シャルーダは子供が暴れ回るように、刃物を振り回す。

アレスはシャルーダから離れた。

「何があったか知らないけど、ヴェインの仲間になる程の理由なのか?あいつが本当にまともな奴だとでも思ってるのか!?」

「そんなのは関係ない!僕みたいな奴は、自分の居場所を作るのに精一杯なんだ!居場所を作ってくれる人が誰であろうと、縋るしかないんだよ!」

「…ヴェイン以外にいなかったのかよ!」

「っ!」

シャルーダは同じ旅芸人の2人を思い出した。

シャルーダの剣がその動揺を表すように揺れる。

「…それでも、僕にはもうヴェインしかいないんだよ!」

シャルーダはアレスに斬りかかる。

「馬鹿野郎…」

アレスはシャルーダの体に剣を突き刺した。

「受け入れてくれる仲間はきっといたんだろうに。
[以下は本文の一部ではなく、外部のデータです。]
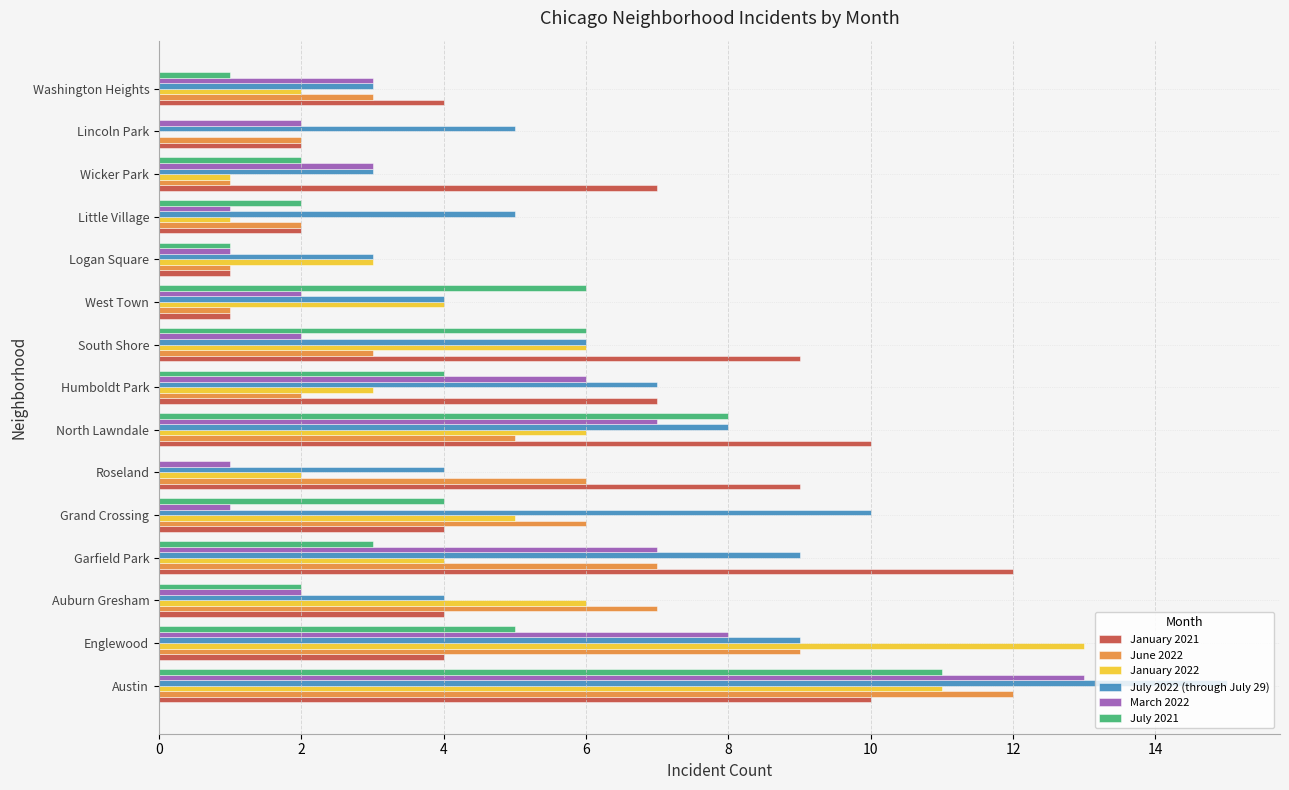

What is the sum of all March 2022 values?

59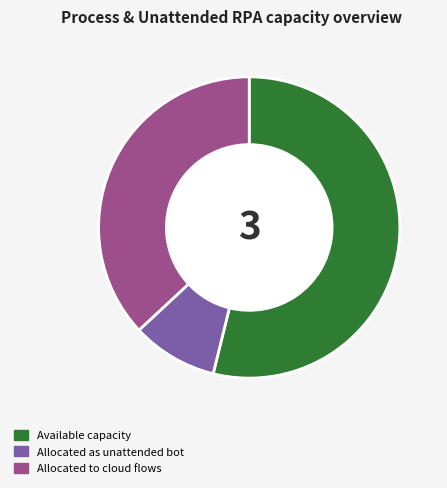

Rank the categories by value from highest to lowest.

Available capacity, Allocated to cloud flows, Allocated as unattended bot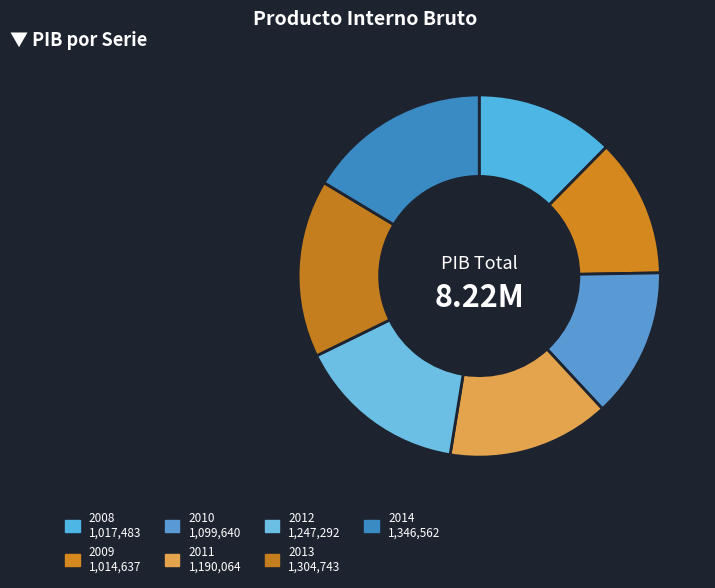

Does 2011 account for over 50% of the chart?

No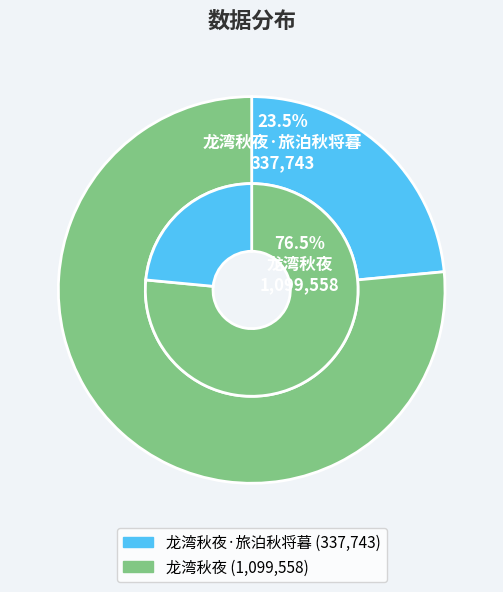

Which category accounts for the majority?

龙湾秋夜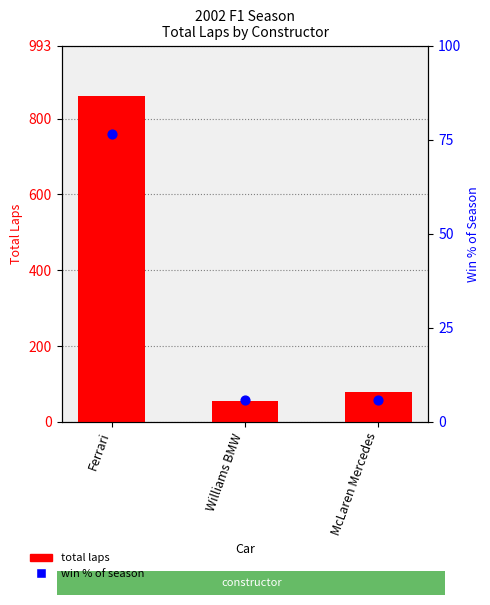

Which series reaches the maximum Y coordinate?

total laps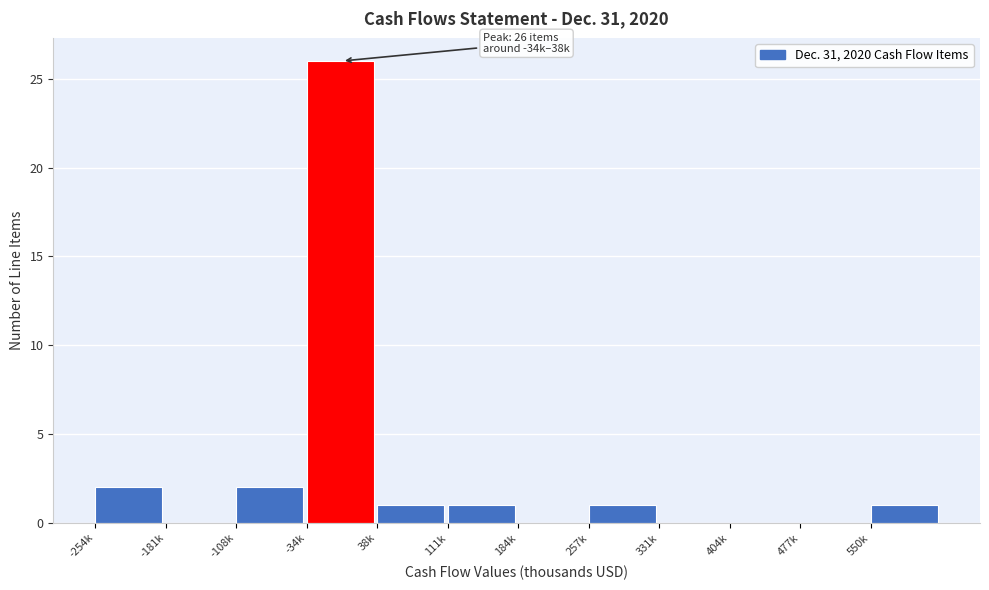

Reading left to right, list all the values displayed in this chart.

-254k=2	-181k=0	-108k=2	-34k=26	38k=1	111k=1	184k=0	257k=1	331k=0	404k=0	477k=0	550k=1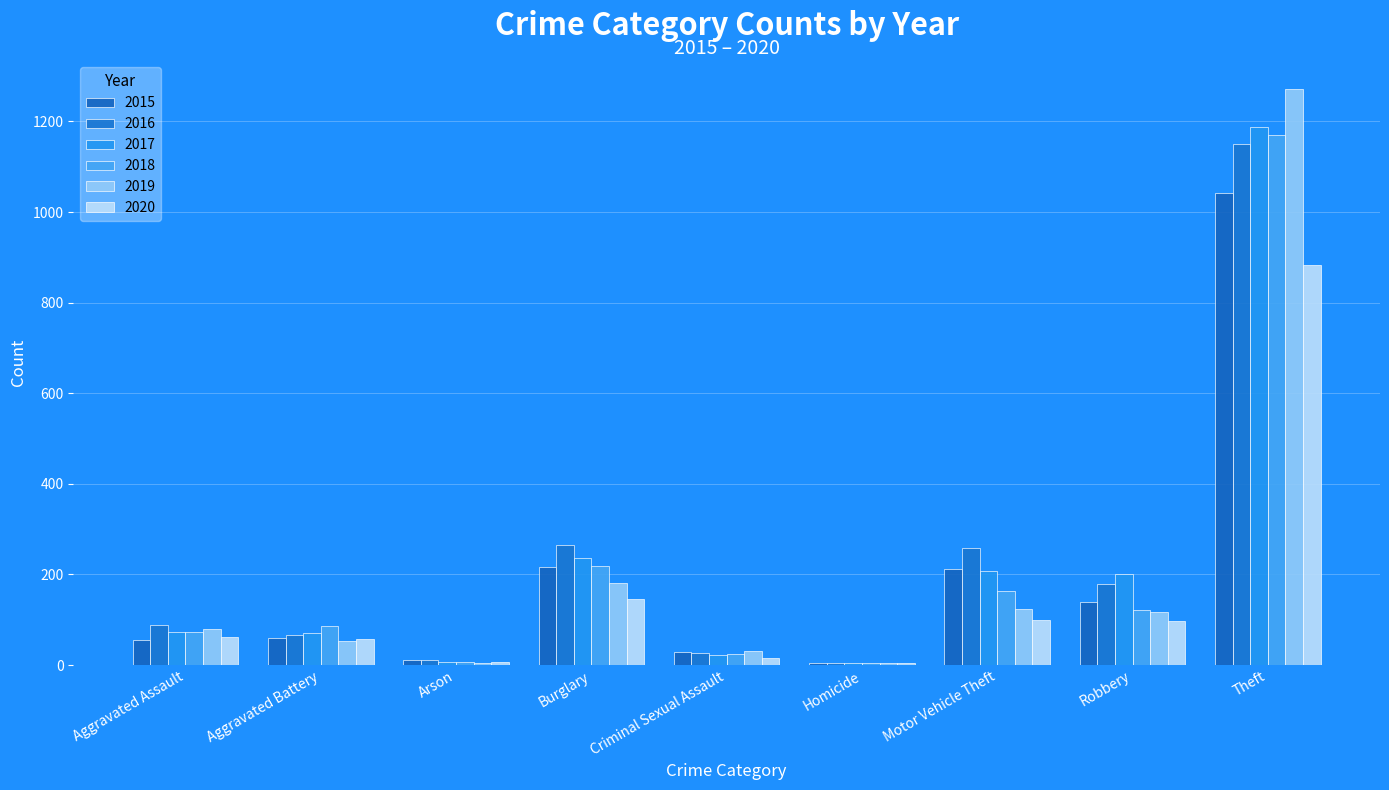

Which series changed the most between Homicide and Motor Vehicle Theft?

2016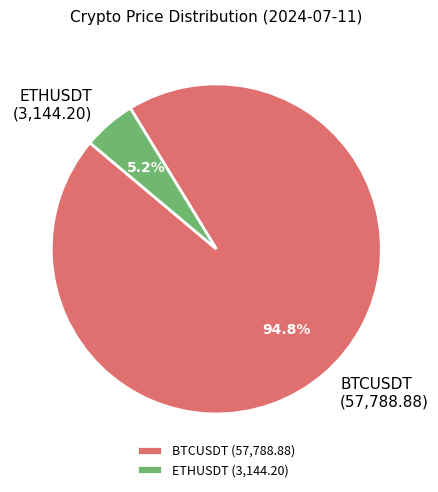

Which category has the smallest portion of the pie?

ETHUSDT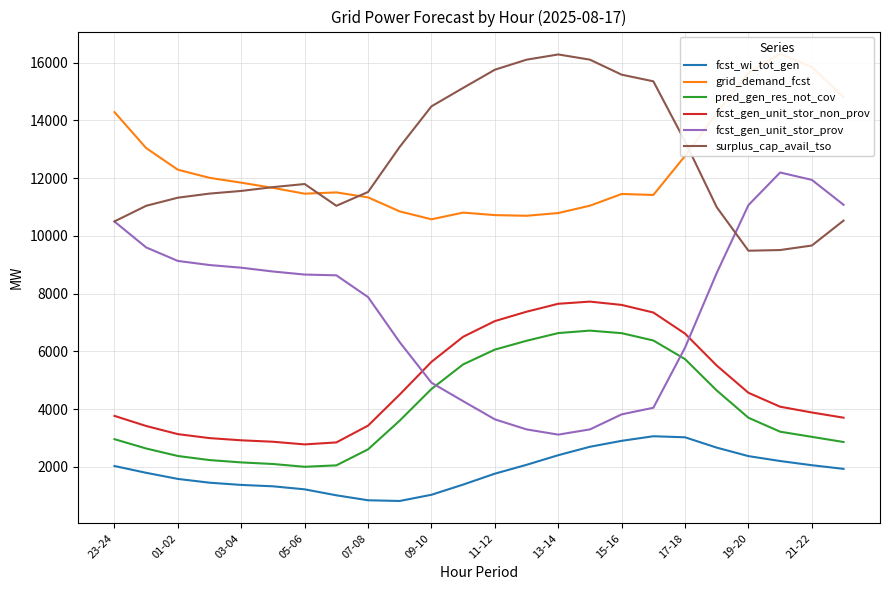

Does the chart display data point markers on the line(s)?

No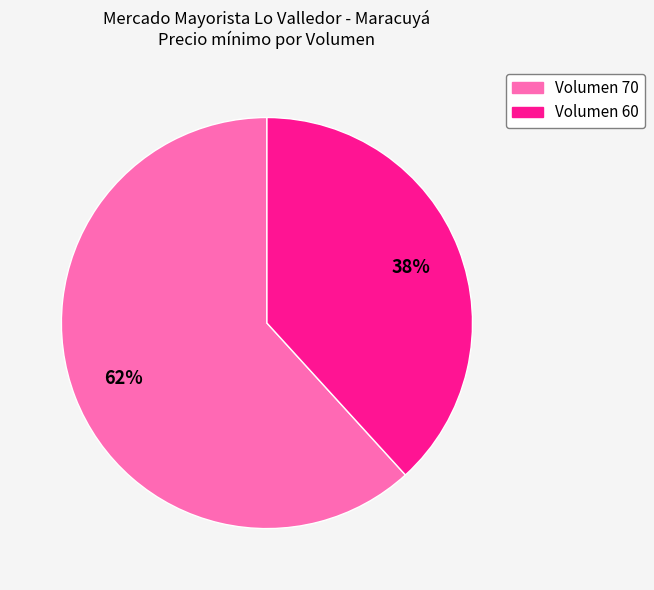

To the nearest percent, what is the difference between the Volumen 70 and Volumen 60 slice percentages?

24%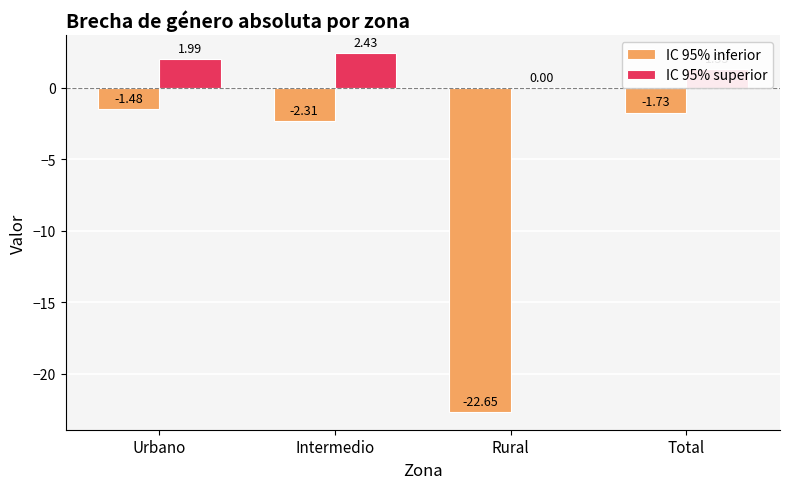

What is the total value across all series at Urbano?

0.5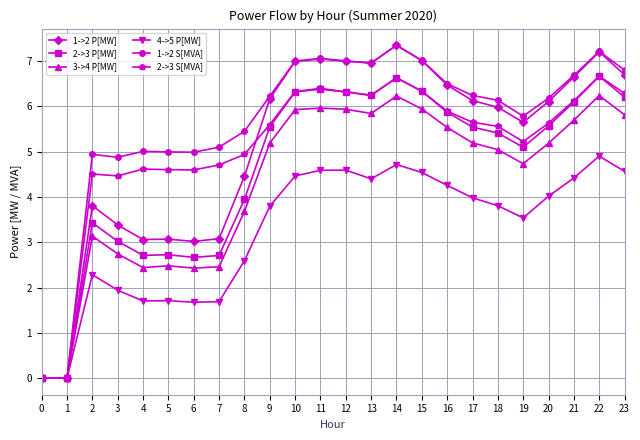

What is the total value across all series at 7?

19.7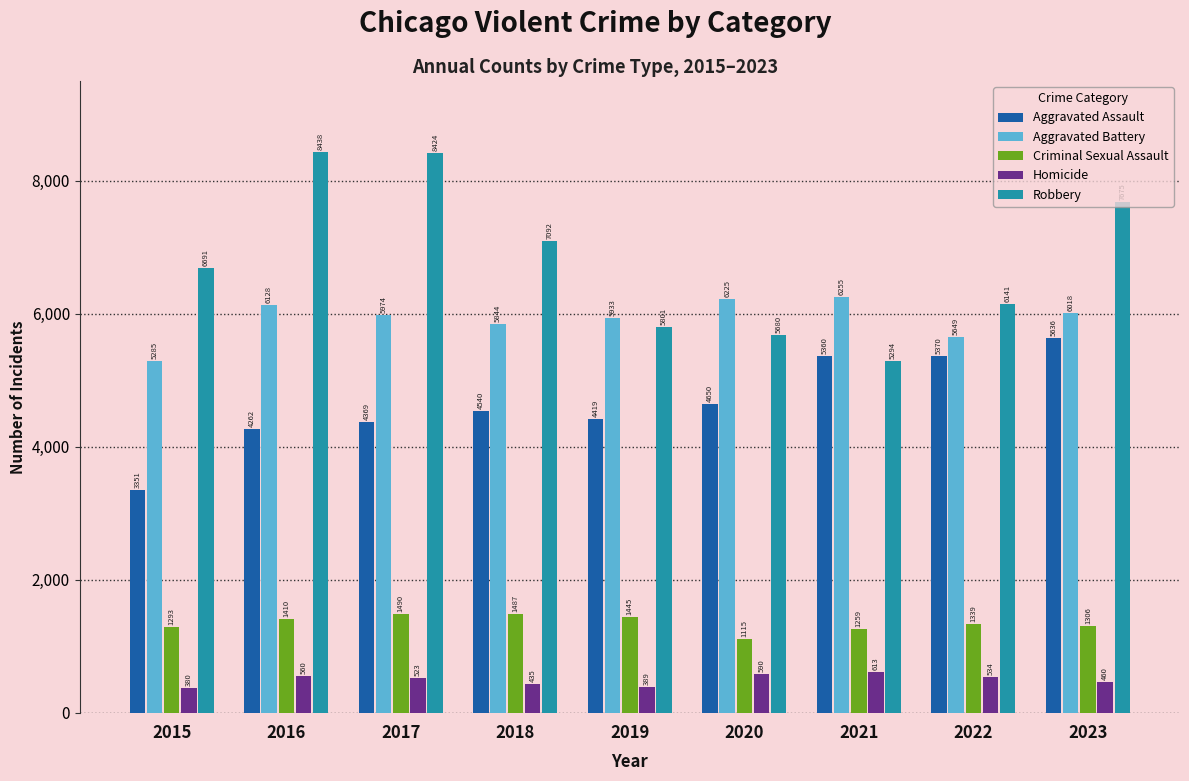

How many values in the Robbery series are below 6691?

4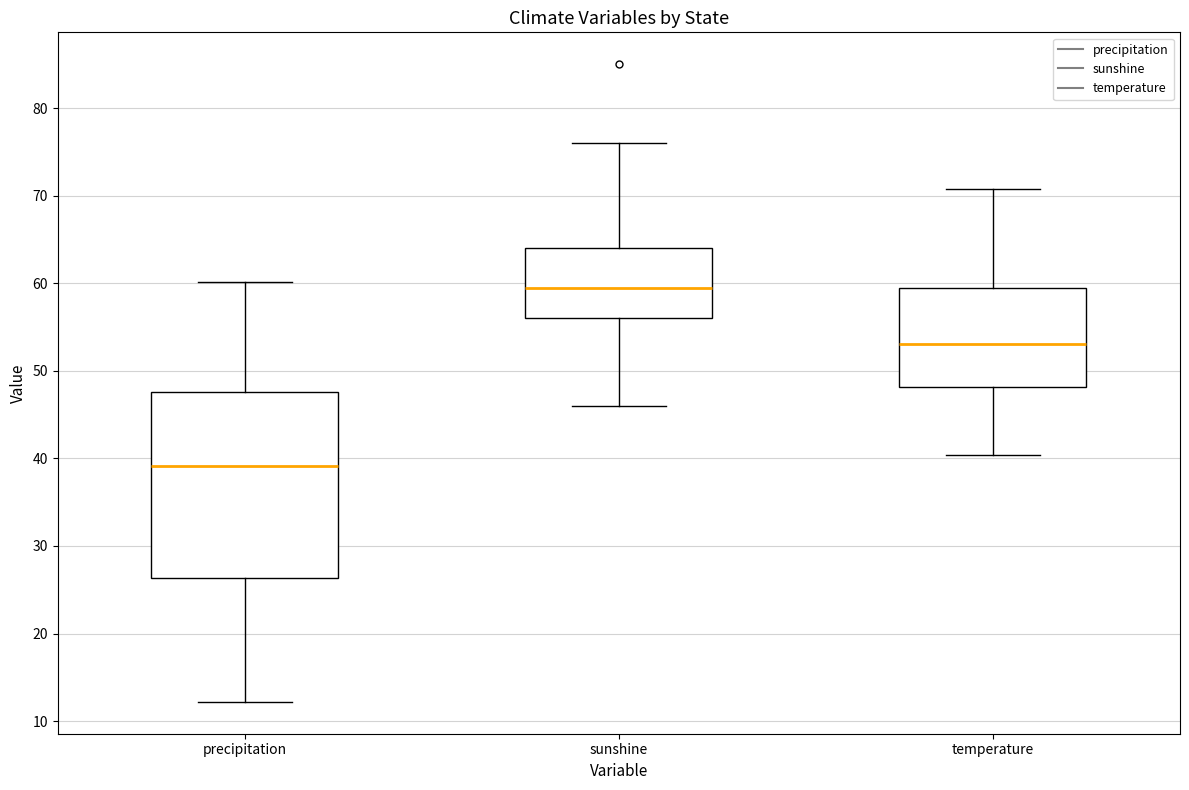

Which box is the tallest, from its lower edge to its upper edge?

precipitation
」

「あぁ…いたさ…いたよ。そう、僕が手放したんだ。あいつらはきっと僕を受け入れてくれた。僕が、怖がったんだよ。」

シャルーダは皮膚を変化させ、一枚の紙とペンを作り出した。

「すまない…これを彼らに届けてくれないか?旅芸人として東の地方で活動していたはずだ。わがままなのは分かってる。でも…」

「いい。そんなに俺は白状じゃない。探して届けるよ。」

「ありがとう…」

アレスは手紙を受け取った。

シャルーダの死を見届けて、アレスはその場を後にした。